当時、娘が通っていたミドルスクールでは選択科目が2コマあったのですが、「選択」とは名ばかりで、セメスターごとに科目がランダムに割り当てられました。8年生になる前の夏休み、学校で受け取った娘の時間割には「LME」の文字。7年生のときにも、同じ選択科目 “Life Management Education” を受けたことがあったので、すぐに家庭科であることがわかりました。授業内容の説明には「赤ちゃんロボットを使っての育児体験」との記載に、娘と驚いた覚えがあります。

そして、その日は突然やってきた

ある日、学校帰りにベビーシートを抱えてスクールバスから降りてきた娘。その姿からして、もう違和感しかないわけで。困惑した表情の娘の腕には、ベビーシートの中で眠る赤ちゃん。RealCare Baby インファント・シミュレーターという、超ハイテクな乳児型の育児体験ロボットです。

RealCare Baby とケア用品

ベビーシート以外に持ち帰ったのは、哺乳瓶と布おむつなどのケア用品。そして娘の手首には、IDセンサーのついたリストバンドがついていました。家族に「バブ子」と名付けられた赤ちゃんには、コンピュータが内蔵されており、本物の赤ちゃんのようにランダムに泣いて要求します。ミルクをほしがったり、おむつを変えてほしかったり、ただ眠くてぐずったりと要求もさまざま。

はじめてのお世話

赤ちゃんが泣くと、まず娘はリストバンドを赤ちゃんのお腹にかざしてからお世話を始めます。そうすることで、内蔵されたコンピュータにお世話の内容が記録される仕組み。対応をまちがえると泣き続けるので、泣き止むまでいろいろ試さなくてはなりません。しかも時間に関係なく、夜中も泣くところが本当にリアル。行動も14パターンありました。こうして3泊4日の赤ちゃんと過ごす日々がはじまったのでした。

夜中の授乳の大変さを知る

当然ながら、急に母に仕立て上げられた娘。最初はどうしていいのかわかりません。泣き止まなくて「ママ、助けてー!」と慌てる娘の姿に、自分の新米ママ時代の記憶が重なります。母性というのはすぐに身につくわけではないので、最初の夜はバブ子が泣いても、まったく起きなかった娘。それに対してすぐに跳ね起きて、娘を叩き起こしていた母性本能フル回転の私…。

昼も夜も

夜中の3時でも抱っこやおむつ替えを要求され、とにかくよく泣いたバブ子。娘も最後は寝不足でヨレヨレになりながら、さらに本業の学校の課題などをこなしつつの育児でしたが、だんだんと抱き方や授乳後のゲップのさせ方も板についてきて、愛着も湧いた様子。最終日には、家族全員がバブ子との別れを惜しむという展開になり、娘の初めての育児体験は無事に終わりました。

最後に思うこと

十代の早すぎる妊娠を防いだり、健全な家族計画について考えさせることを目的としたRealCare Babyのプロジェクト。育児に限らずですが、大人の役割や日常的にやっていることを、果たして子どもたちはどれだけ知っているのでしょう。実際には、その状況にならなければわからないことが多く、漠然としたイメージしか持っていない場合もあります。(むしろ、その方がいい場合もありますが…。)

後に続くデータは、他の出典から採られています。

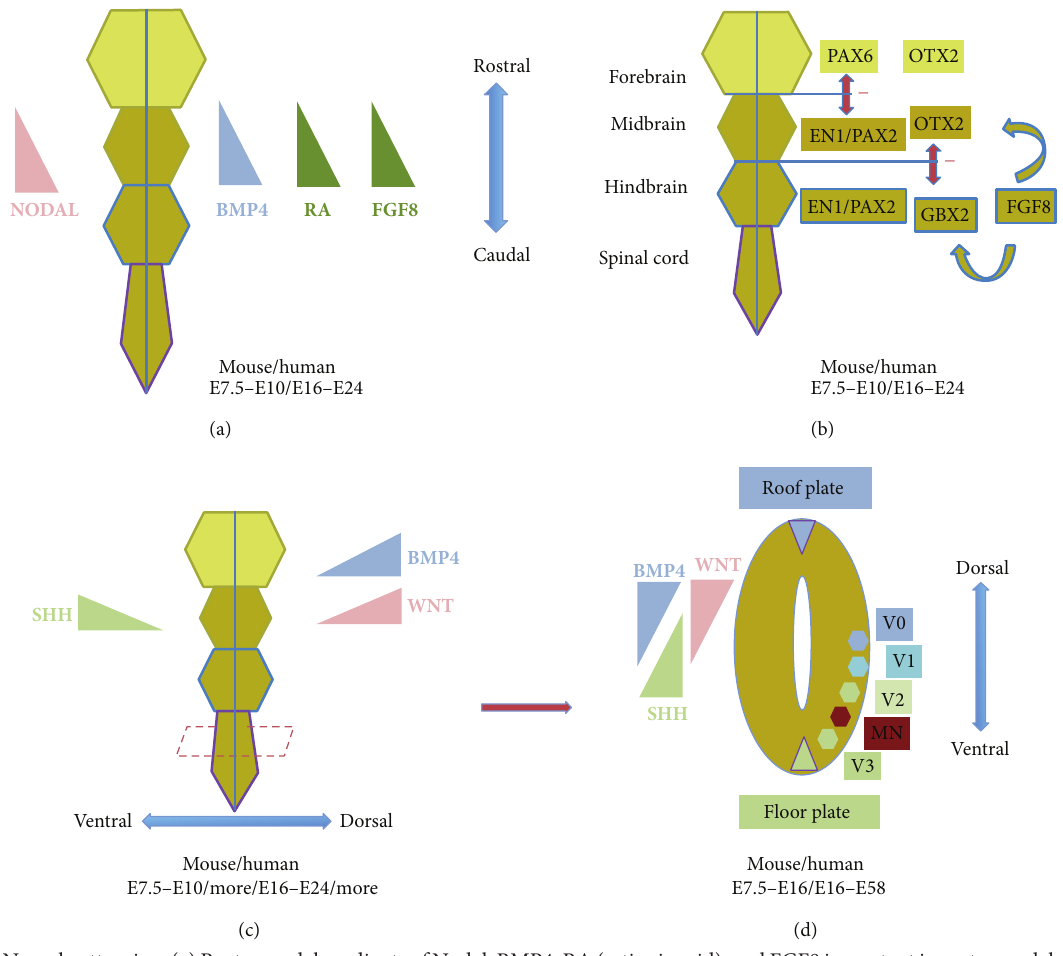
Figure 4: Neural patterning. (a) Rostrocaudal gradients of Nodal, BMP4, RA (retinoic acid), and FGF8 important in rostrocaudal patterning. (b) The interplay between different factors encoding forebrain (PAX6 and OTX2), midbrain (PAX6, OTX2, and EN1/PAX2), and hindbrain (EN1/PAX2, GBX2, and FGF8). The forebrain-midbrain barrier is defined by the mutually exclusive expression of PAX6 (forebrain) and EN1/PAX2 (midbrain), while the midbrain-hindbrain boundary by OTX2 (midbrain) and GBX2 (hindbrain). OTX2 and GBX2 are regulated by FGF8 expression. (c) Dorsoventral patterning with dorsal gradients for BMP4 and WNT and with a ventral gradient of SHH (Sonic hedgehog). (d) Transverse section through the neural tube depicting various neurons specified by the gradient of SHH from the floor plate and the BMP4 and WNT from the roof plate: V0–3: interneurons and MN: motor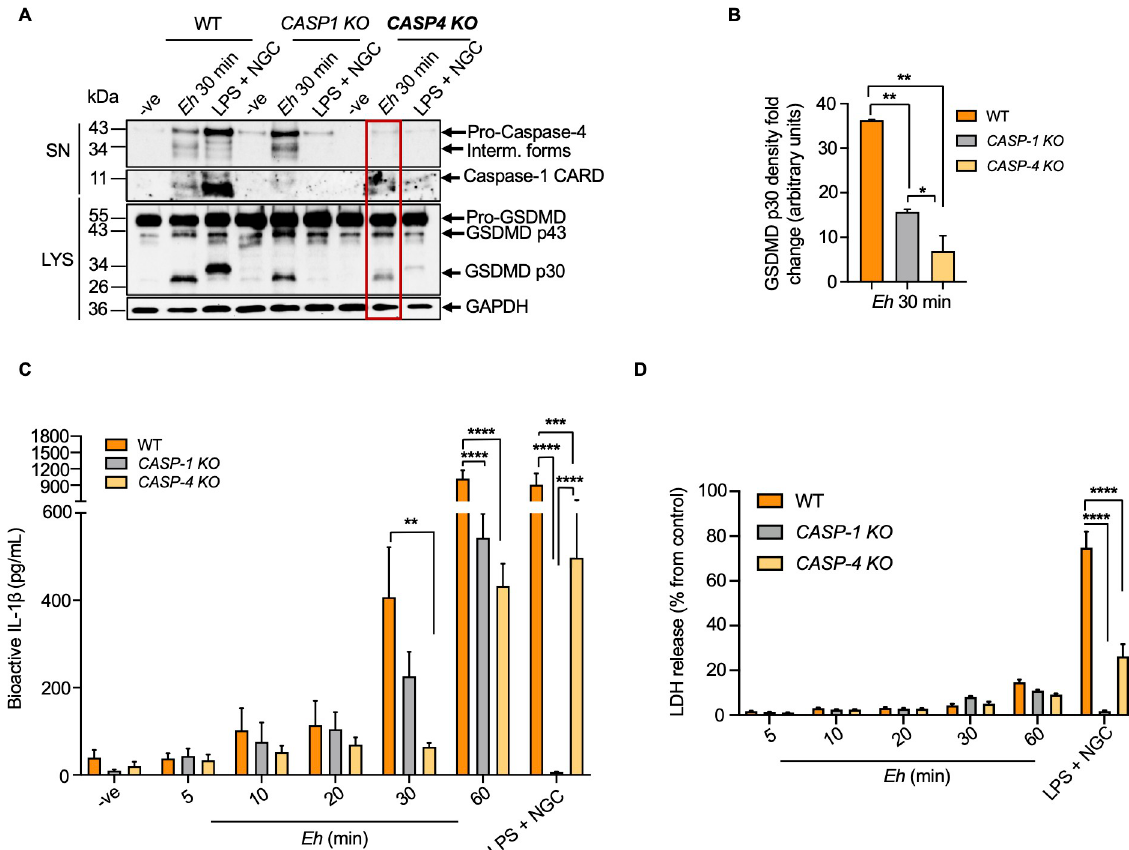
Fig 7. Dependency for E . histolytica -induced caspase-4 in gasdermin D cleavage and bioactive IL-1 β release. ( A ) WT, CRISPR/Cas9 CASP1 KO and CRISPR/Cas9 CASP4 KO macrophages were incubated with Eh for 30 min or the positive control LPS (50 ng/mL) and NGC (10 μ M) for 60 min. Cell supernatant (SN) was TCA precipitated and cells were washed and lysed. Equal amount of supernatants and lysates (LYS) was loaded onto SDS-PAGE and immunoblot analysis was performed for caspase-4 and caspase-1 secreted to the supernatants and along with GSDMD p30 pore-forming fragment in lysates, and blots were reprobed for GAPDH. ( B ) Quantifications of cleaved GSDMD were performed by densitometric analysis from three independent experiments, and the negative (cells only) acted as an internal control. ( C ) Cell supernatant was added to HEK-Blue reporter cells to detect bioactive IL-1 β by measuring SEAP. ( D ) THP-1 cell supernatant was assessed by the release of LDH following Eh stimulation and normalized to non-stimulated negative controls (basal cell death). Data and immunoblots are representative of at least three independent experiments (n = 3) and statistical significance was calculated with ANOVA and Bonferroni’s post- hoc test between WT and KO macrophages and between CASP1KO and CASP4 KO macrophages at each time point. ( � p < 0.05, �� p < 0.01, ��� p < 0.001, ���� p < 0.0001). Bars represent mean ±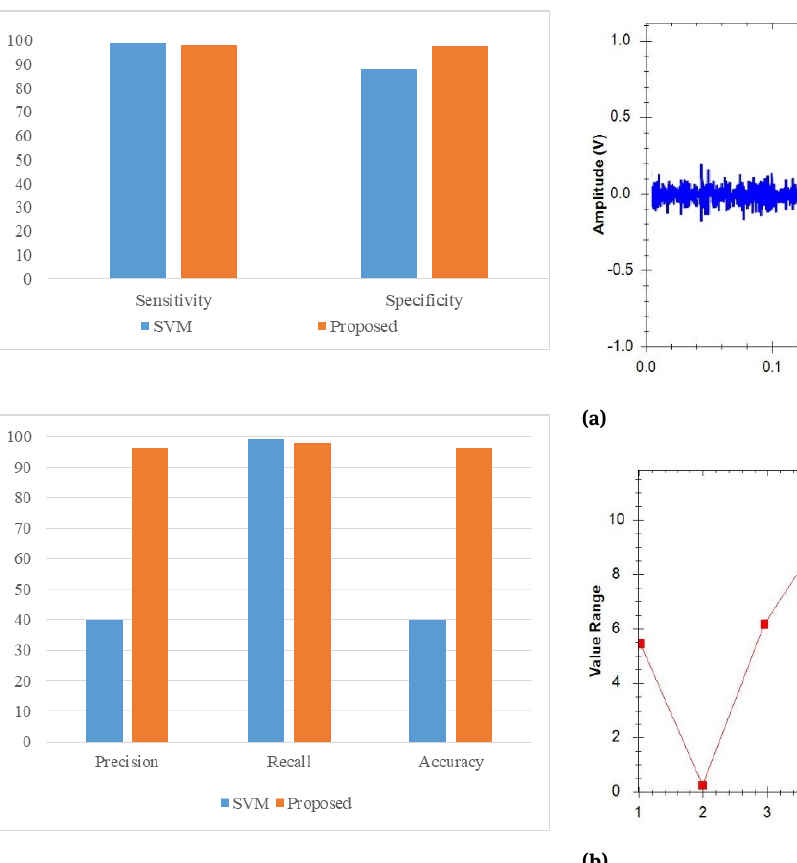
Figure 5: Feature analysis in time domain for fault diagnosis: (a) waveform in time domain of the first signal; (b) statistical features of first signal in time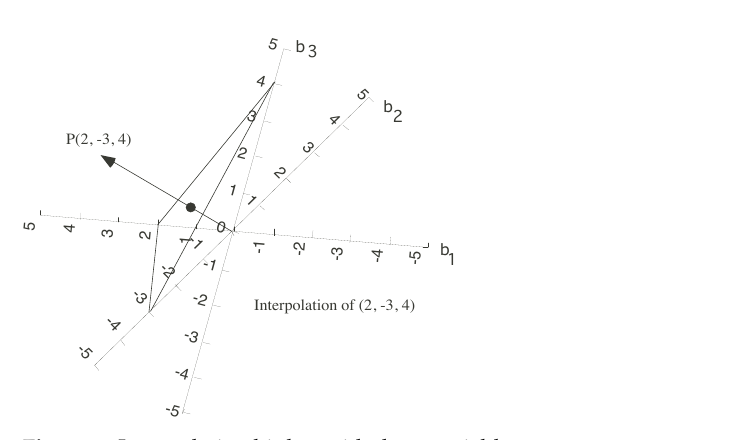
Figure 2. Interpolation biplot with three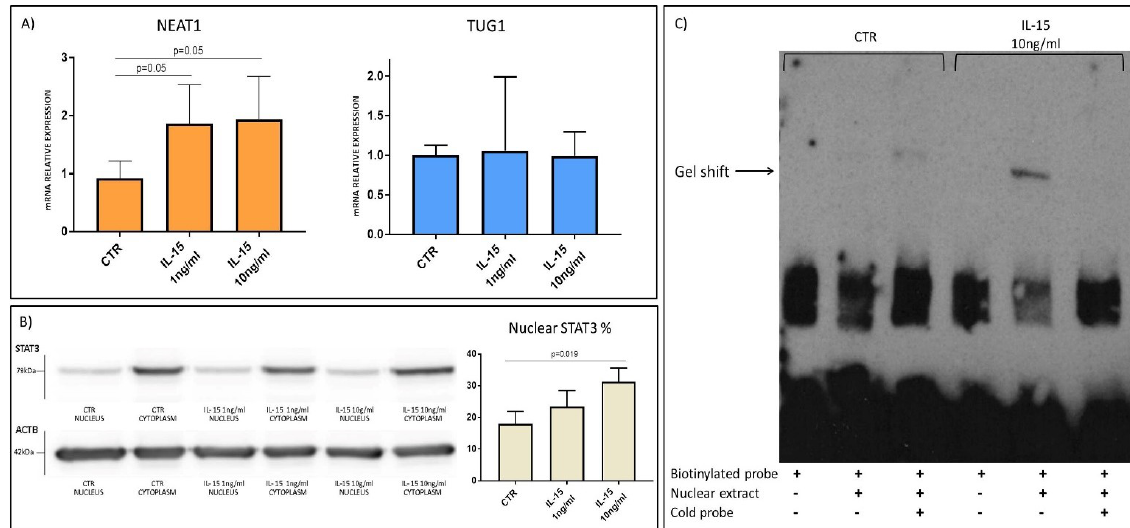
Figure 8. ( A ) NEAT1 and TUG1 mRNA expression level in HIEC-6 cells with or without stimulation with IL-15 ( n = 3). Data are shown as mean value and standard deviation. ( B ) Translocation of STAT3 in the nucleus after IL-15 stimulation. Each sample was normalized on ACTB. Western blot image representative of three independent experiments. ( C ) DNA retardation assay of nuclear protein extracts with biotinylated oligos of NEAT1 promoter region carrying STAT3 putative binding site. Gel shift band is present after IL-15 stimulation and disappears with excess of cold probe. Assay image representative of three independent experiments.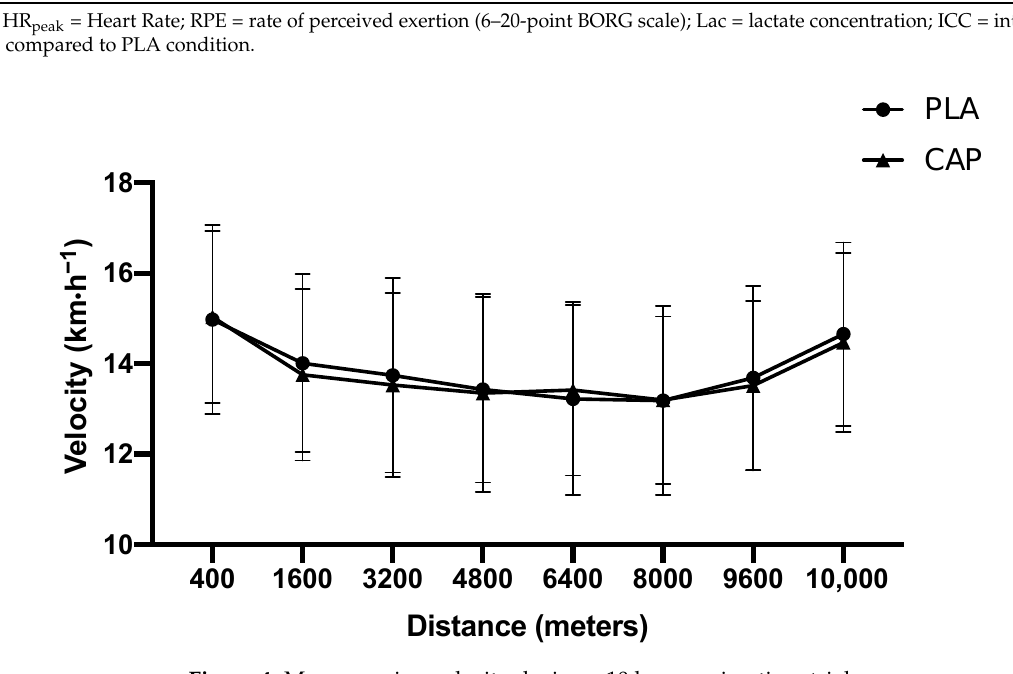
Figure 4. Mean running velocity during a 10 km running time-trial.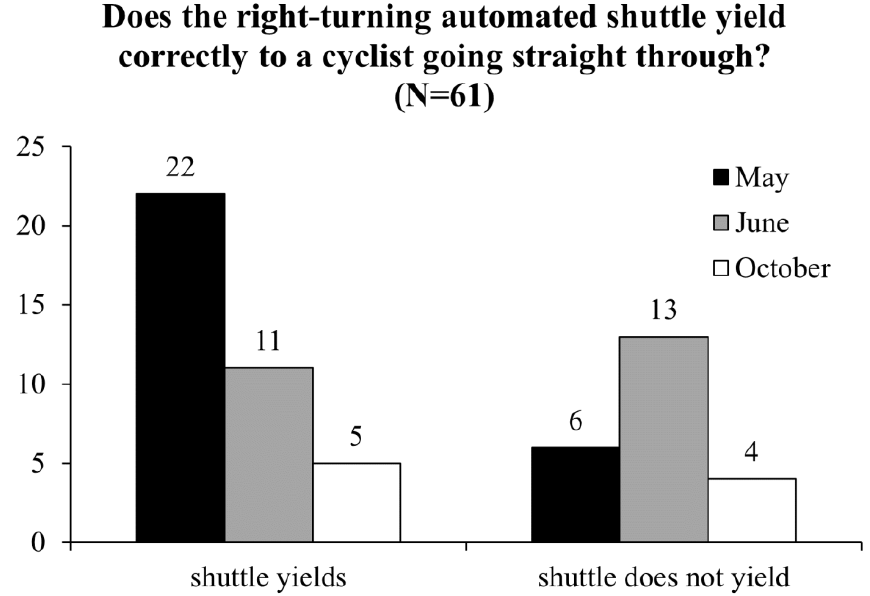
Figure 4 Interactions between right-turning autonomous shuttles and cyclists going straight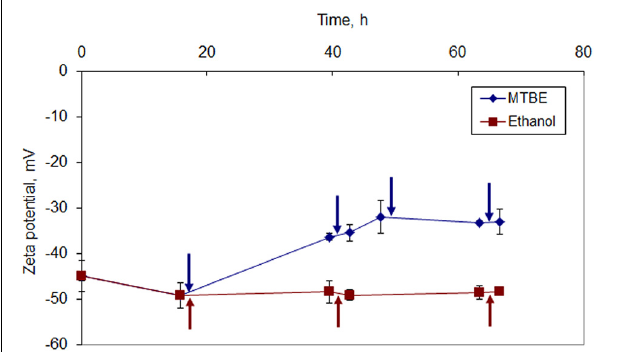
FIGURE 4 | Zeta potential of M. vaccae cells during growth in the presence of ethanol and MTBE. The first addition of solvent was done to reach an initial concentration of ethanol of 1% (v/v) and 5% (v/v) MTBE. The same respective amount was added at the times indicated by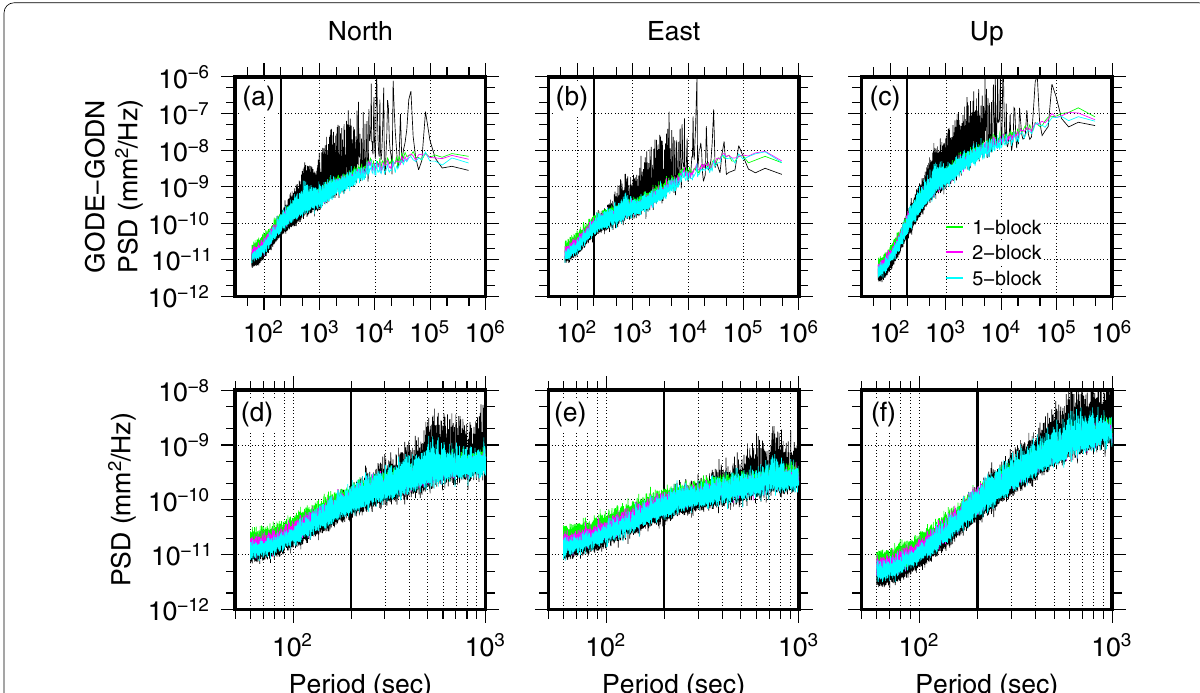
Fig. 11 Average of power spectral density (PSD) before and after sidereal filtering made by stacking. a North component. The black line indicates PSD before sidereal filtering while colored lines indicate PSD after sidereal filtering in which a sidereal filter is made by stacking one (green), two (pink), or five (light blue) blocks preceding a block of interest. Vertical thick line indicates a period of 200 s. b , c Same as a but for east and up components. d – f Same as a – c but PSDs at periods from 50 to 1000 s are magnified for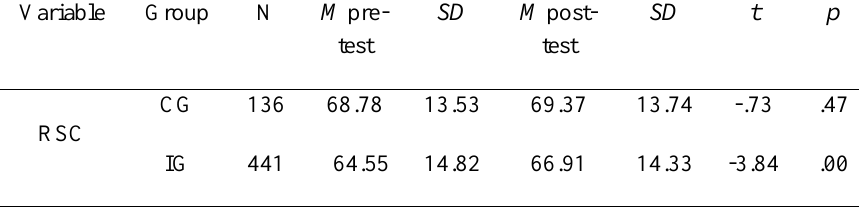
Reading Self-Concept (RSC) pre-test and post-test results in CG and IG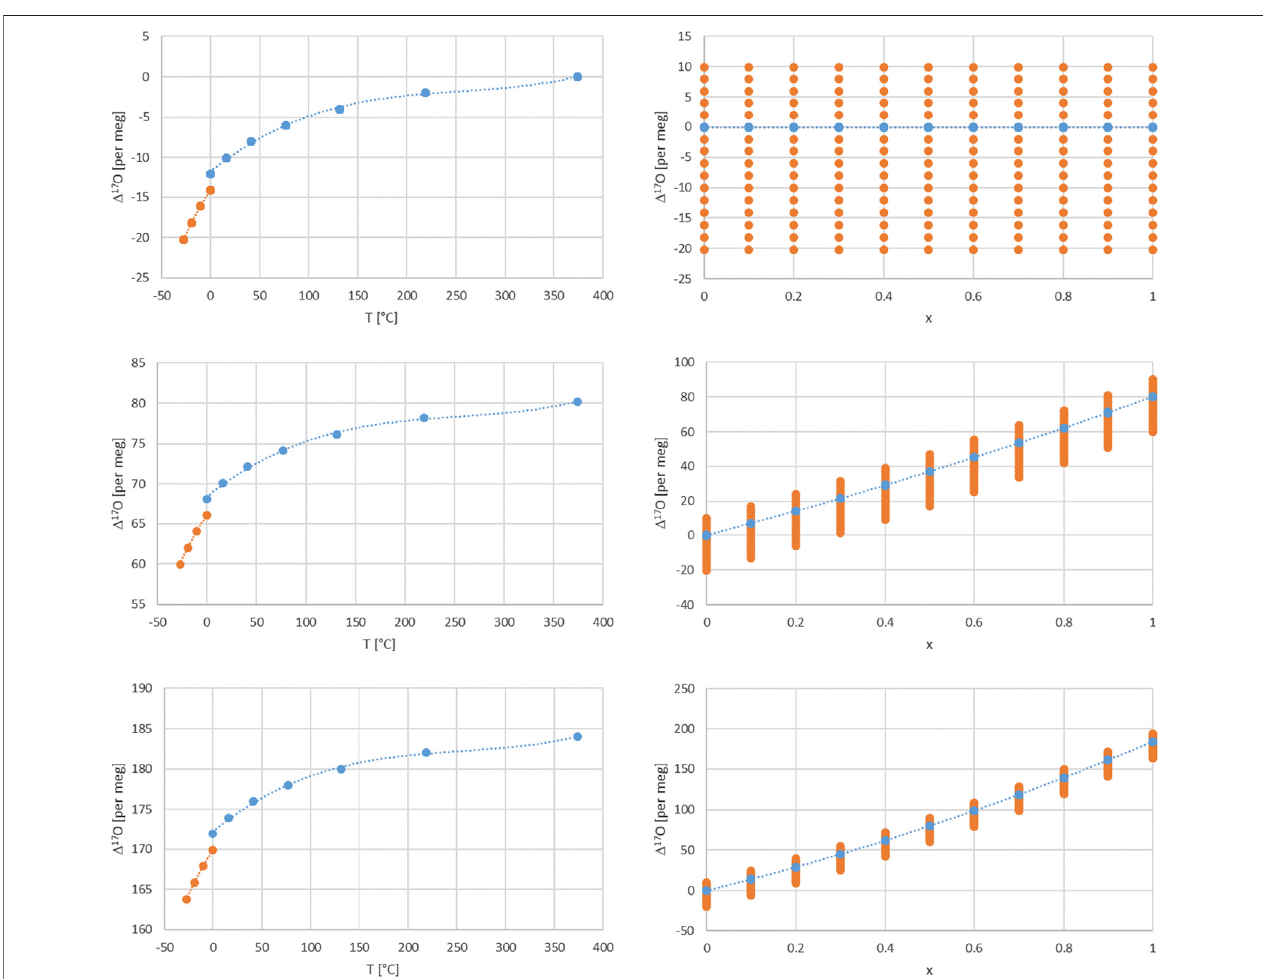
FIGURE 4 | Dependence of Δ 17 O on temperature for a turbulence factor n of 0.6, x (cid:1) 1 and for different relative humidity values of 1, 0.5, and 0 (upper, middle and lowerleftpanels). Orangedashed lineforfractionation valuesbetweenice andvapor(Ellehojetal.,2013)and bluedashed lineforfractionationvaluesbetweenliquidand vapor water phase (Horita and Wesolowski, 1994). Dependence of Δ 17 O on the balance factor x for a turbulence factor n of 0.6 for different relative humidity values of 1, 0.5, and 0 (upper, middle and lower right panels). The dots correspond to δ 18 O values from − 20 to 10 per mil in steps of 2.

でもほんの少しだけでも、その状況に身を置くことができたかどうか、というのは、後々とても大きな意味があるのかもしれません。きっと、娘の経験した4日間がなにかのタイミングでふと思い出される日がくるでしょう。過酷な4日間を乗り越えたことも、本人の自信につながるかもしれません。

座学よりもハンズオン(手を付ける)のワークが多い、アメリカの学校。その実践的な教育に「これぞアメリカ!」を感じたプロジェクトだったのでした。アメリカで受けてきた面白い授業は他にもいろいろ。みなさんに少しずつご紹介しながら、私なりに感じたことを綴っていきたいと思います。